- MATERIAL SUPPLIED -
====================

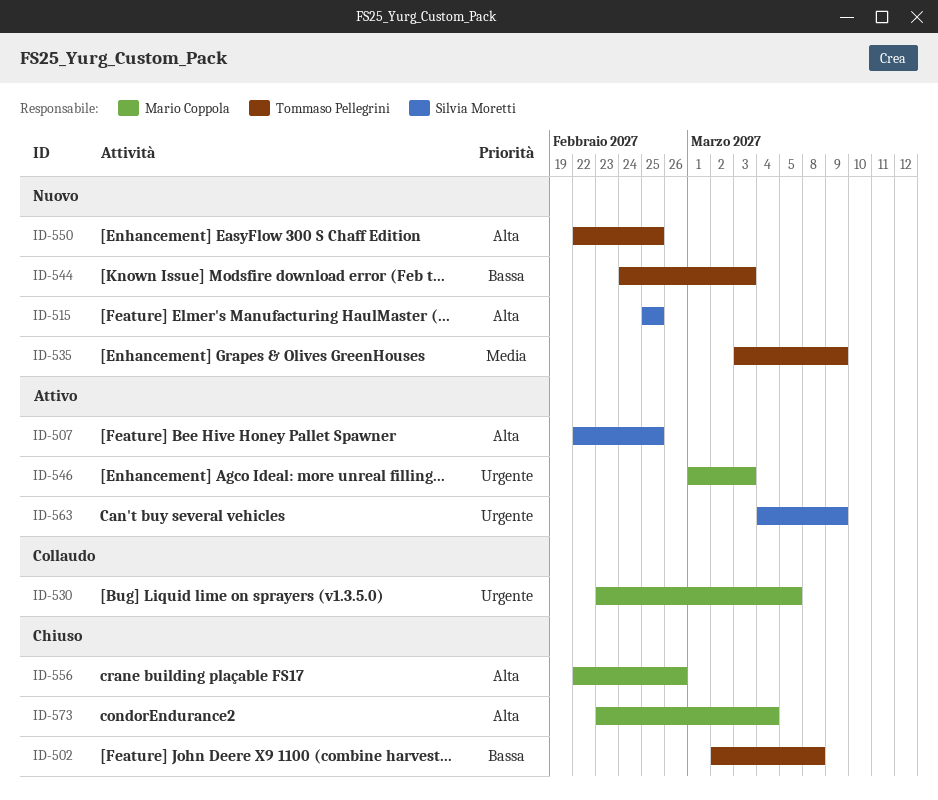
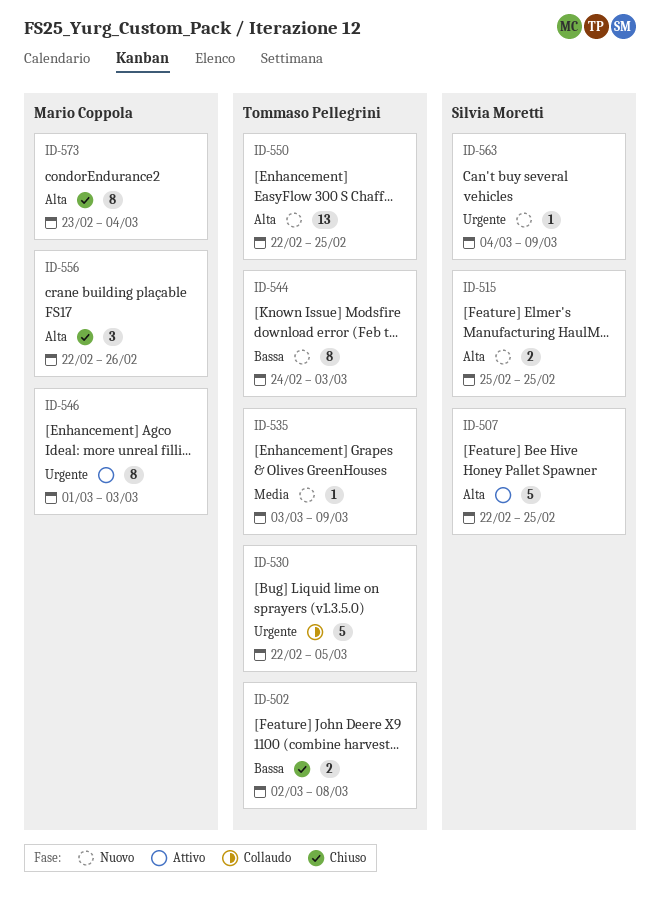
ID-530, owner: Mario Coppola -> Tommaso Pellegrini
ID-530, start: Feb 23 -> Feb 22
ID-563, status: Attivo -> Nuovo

====================

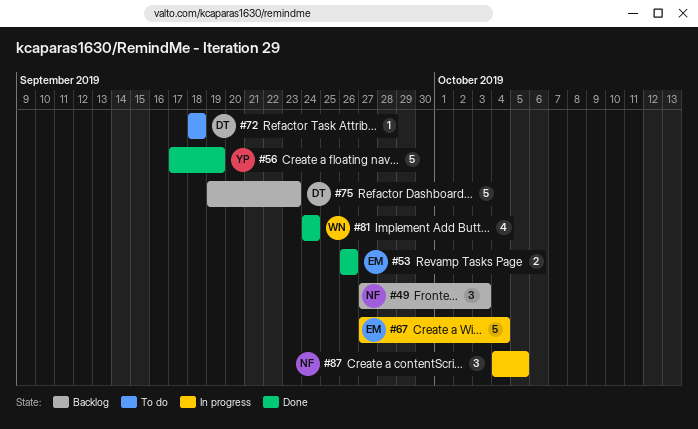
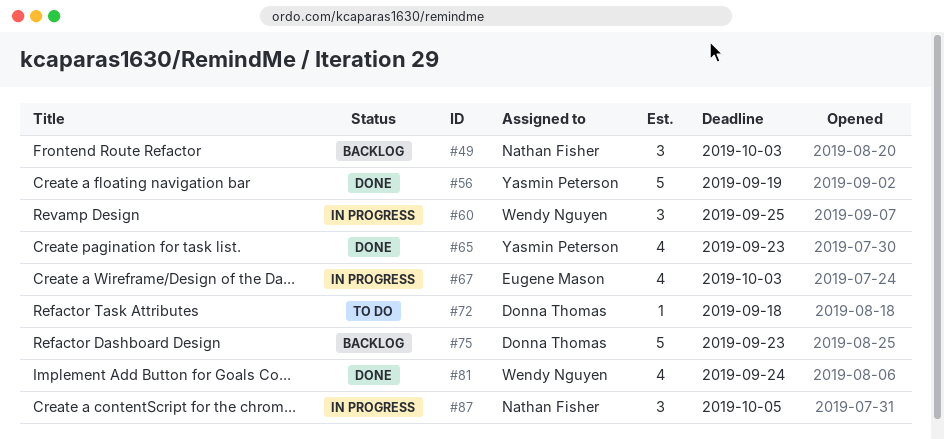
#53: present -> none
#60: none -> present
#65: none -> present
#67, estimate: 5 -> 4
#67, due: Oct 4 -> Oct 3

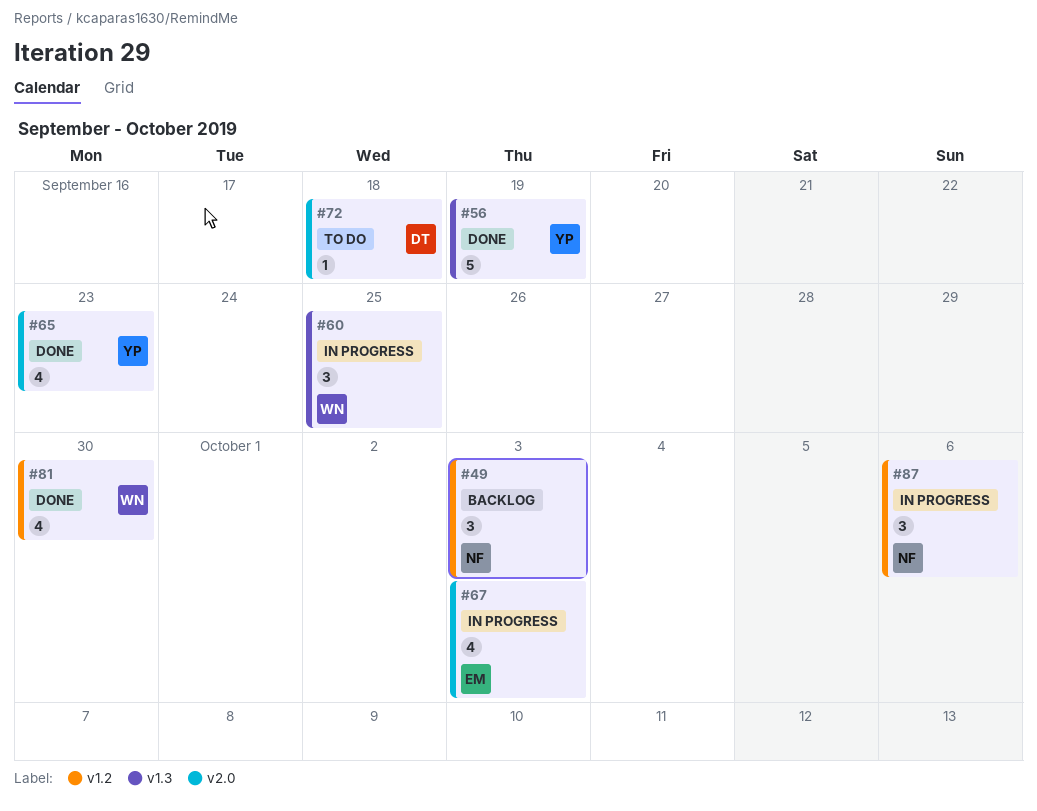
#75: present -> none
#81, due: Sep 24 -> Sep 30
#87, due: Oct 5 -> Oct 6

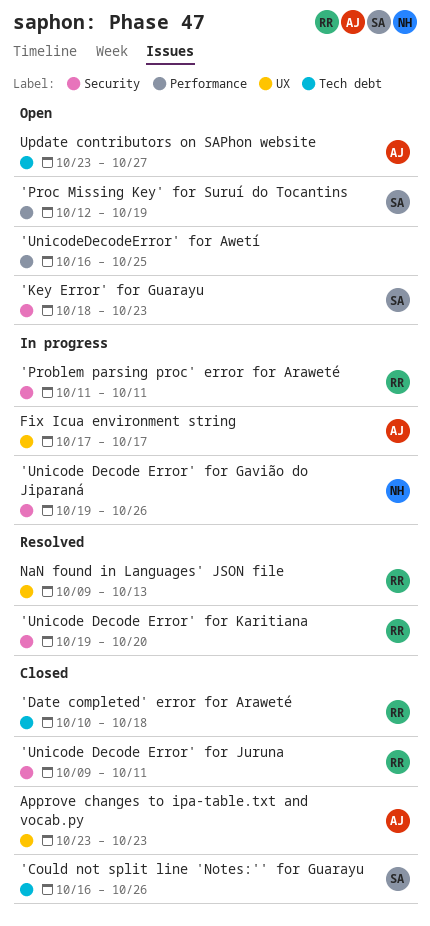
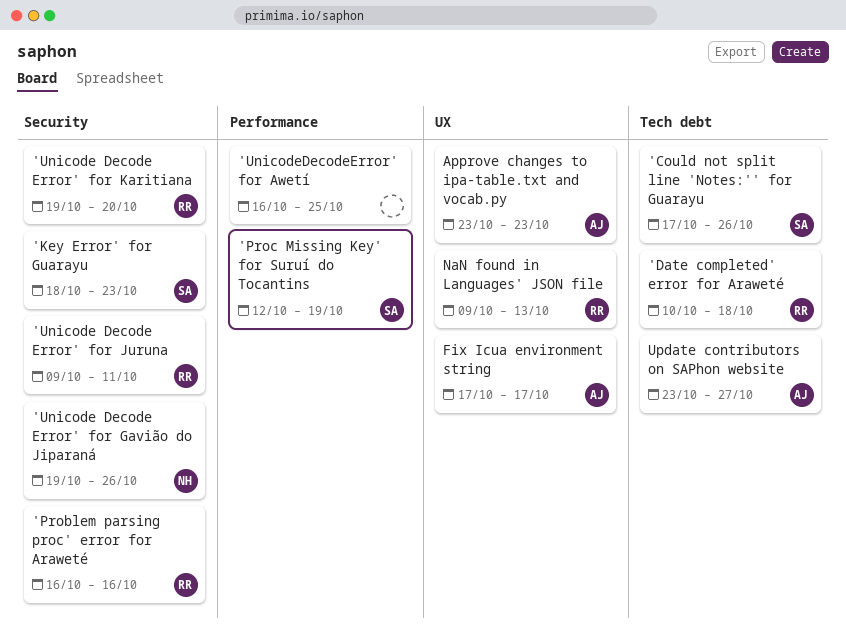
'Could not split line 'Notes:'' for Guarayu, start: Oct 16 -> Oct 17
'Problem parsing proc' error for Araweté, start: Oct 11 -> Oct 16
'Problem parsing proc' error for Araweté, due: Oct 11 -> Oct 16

====================

- TASK TO CARRY OUT -
Output, from the data above, the lines from the line with "ID-530, owner: Mario" to the line with "ID-563, status: Attivo -> Nuovo" exactly as they stand, both ends included and nothing else.

- WRITTEN ANSWER -
ID-530, owner: Mario Coppola -> Tommaso Pellegrini
ID-530, start: Feb 23 -> Feb 22
ID-563, status: Attivo -> Nuovo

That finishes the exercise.